* **WORK ORDER**:
Nothing but the data below, returned exactly, should appear in the answer.

* * * *

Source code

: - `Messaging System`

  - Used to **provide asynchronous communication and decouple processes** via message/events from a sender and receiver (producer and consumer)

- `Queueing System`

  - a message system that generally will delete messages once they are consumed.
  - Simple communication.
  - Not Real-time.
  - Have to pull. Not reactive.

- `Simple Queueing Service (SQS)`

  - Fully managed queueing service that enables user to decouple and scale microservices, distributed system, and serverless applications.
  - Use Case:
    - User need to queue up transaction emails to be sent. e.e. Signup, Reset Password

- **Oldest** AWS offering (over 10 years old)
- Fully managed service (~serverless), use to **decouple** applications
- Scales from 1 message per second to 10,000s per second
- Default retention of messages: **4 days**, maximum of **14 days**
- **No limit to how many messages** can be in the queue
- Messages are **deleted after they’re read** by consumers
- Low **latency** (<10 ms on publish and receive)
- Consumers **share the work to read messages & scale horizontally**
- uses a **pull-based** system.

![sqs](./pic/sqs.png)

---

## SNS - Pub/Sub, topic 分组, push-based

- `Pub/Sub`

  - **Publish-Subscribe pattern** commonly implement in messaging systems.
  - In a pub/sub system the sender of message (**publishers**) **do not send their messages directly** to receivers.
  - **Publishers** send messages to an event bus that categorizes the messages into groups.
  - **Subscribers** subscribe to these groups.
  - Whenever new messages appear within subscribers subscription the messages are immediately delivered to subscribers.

* * * *

* **TASK RESULT**:
Source code

: - `Messaging System`

  - Used to **provide asynchronous communication and decouple processes** via message/events from a sender and receiver (producer and consumer)

- `Queueing System`

  - a message system that generally will delete messages once they are consumed.
  - Simple communication.
  - Not Real-time.
  - Have to pull. Not reactive.

- `Simple Queueing Service (SQS)`

  - Fully managed queueing service that enables user to decouple and scale microservices, distributed system, and serverless applications.
  - Use Case:
    - User need to queue up transaction emails to be sent. e.e. Signup, Reset Password

- **Oldest** AWS offering (over 10 years old)
- Fully managed service (~serverless), use to **decouple** applications
- Scales from 1 message per second to 10,000s per second
- Default retention of messages: **4 days**, maximum of **14 days**
- **No limit to how many messages** can be in the queue
- Messages are **deleted after they’re read** by consumers
- Low **latency** (<10 ms on publish and receive)
- Consumers **share the work to read messages & scale horizontally**
- uses a **pull-based** system.

![sqs](./pic/sqs.png)

---

## SNS - Pub/Sub, topic 分组, push-based

- `Pub/Sub`

  - **Publish-Subscribe pattern** commonly implement in messaging systems.
  - In a pub/sub system the sender of message (**publishers**) **do not send their messages directly** to receivers.
  - **Publishers** send messages to an event bus that categorizes the messages into groups.
  - **Subscribers** subscribe to these groups.
  - Whenever new messages appear within subscribers subscription the messages are immediately delivered to subscribers.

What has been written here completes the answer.